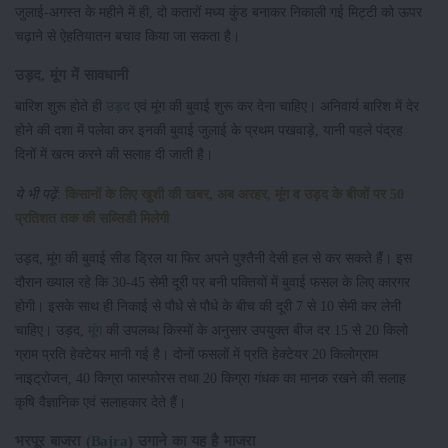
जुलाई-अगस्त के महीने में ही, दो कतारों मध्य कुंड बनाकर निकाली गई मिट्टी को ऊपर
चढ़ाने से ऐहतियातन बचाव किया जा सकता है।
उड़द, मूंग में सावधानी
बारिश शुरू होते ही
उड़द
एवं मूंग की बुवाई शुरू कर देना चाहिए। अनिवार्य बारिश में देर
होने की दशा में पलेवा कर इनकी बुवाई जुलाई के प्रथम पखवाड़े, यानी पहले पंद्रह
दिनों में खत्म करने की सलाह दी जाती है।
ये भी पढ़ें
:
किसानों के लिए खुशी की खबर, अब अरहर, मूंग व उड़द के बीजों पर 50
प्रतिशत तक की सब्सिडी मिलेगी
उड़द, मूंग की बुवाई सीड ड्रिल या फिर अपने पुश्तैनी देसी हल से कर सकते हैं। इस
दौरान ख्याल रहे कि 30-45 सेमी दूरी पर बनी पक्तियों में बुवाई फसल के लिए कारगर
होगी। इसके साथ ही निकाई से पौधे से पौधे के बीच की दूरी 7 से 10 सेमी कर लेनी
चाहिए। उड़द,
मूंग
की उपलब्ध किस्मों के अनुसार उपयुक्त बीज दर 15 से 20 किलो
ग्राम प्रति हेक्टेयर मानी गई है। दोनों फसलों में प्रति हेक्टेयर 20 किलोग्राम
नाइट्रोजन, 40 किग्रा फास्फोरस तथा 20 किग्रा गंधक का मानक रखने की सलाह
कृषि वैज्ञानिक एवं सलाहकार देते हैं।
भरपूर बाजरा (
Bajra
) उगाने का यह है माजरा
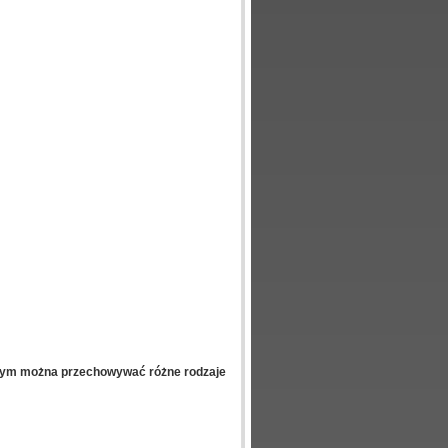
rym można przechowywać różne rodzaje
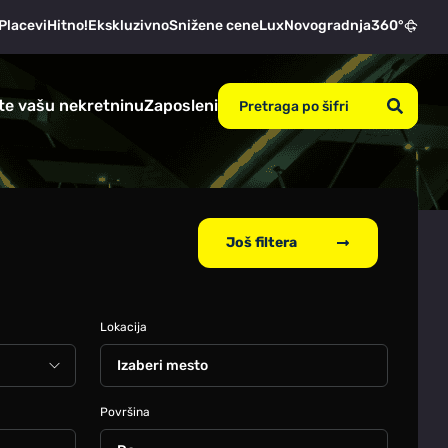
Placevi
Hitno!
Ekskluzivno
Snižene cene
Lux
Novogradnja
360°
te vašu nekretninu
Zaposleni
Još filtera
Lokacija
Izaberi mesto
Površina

» **WHAT NEEDS TO BE DONE**:
Print the lines from the beginning of the records up to and including the line containing "किसानों के लिए", word for word, with no pictures.

» **TASK RESPONSE**:
जुलाई-अगस्त के महीने में ही, दो कतारों मध्य कुंड बनाकर निकाली गई मिट्टी को ऊपर
चढ़ाने से ऐहतियातन बचाव किया जा सकता है।
उड़द, मूंग में सावधानी
बारिश शुरू होते ही
उड़द
एवं मूंग की बुवाई शुरू कर देना चाहिए। अनिवार्य बारिश में देर
होने की दशा में पलेवा कर इनकी बुवाई जुलाई के प्रथम पखवाड़े, यानी पहले पंद्रह
दिनों में खत्म करने की सलाह दी जाती है।
ये भी पढ़ें
:
किसानों के लिए खुशी की खबर, अब अरहर, मूंग व उड़द के बीजों पर 50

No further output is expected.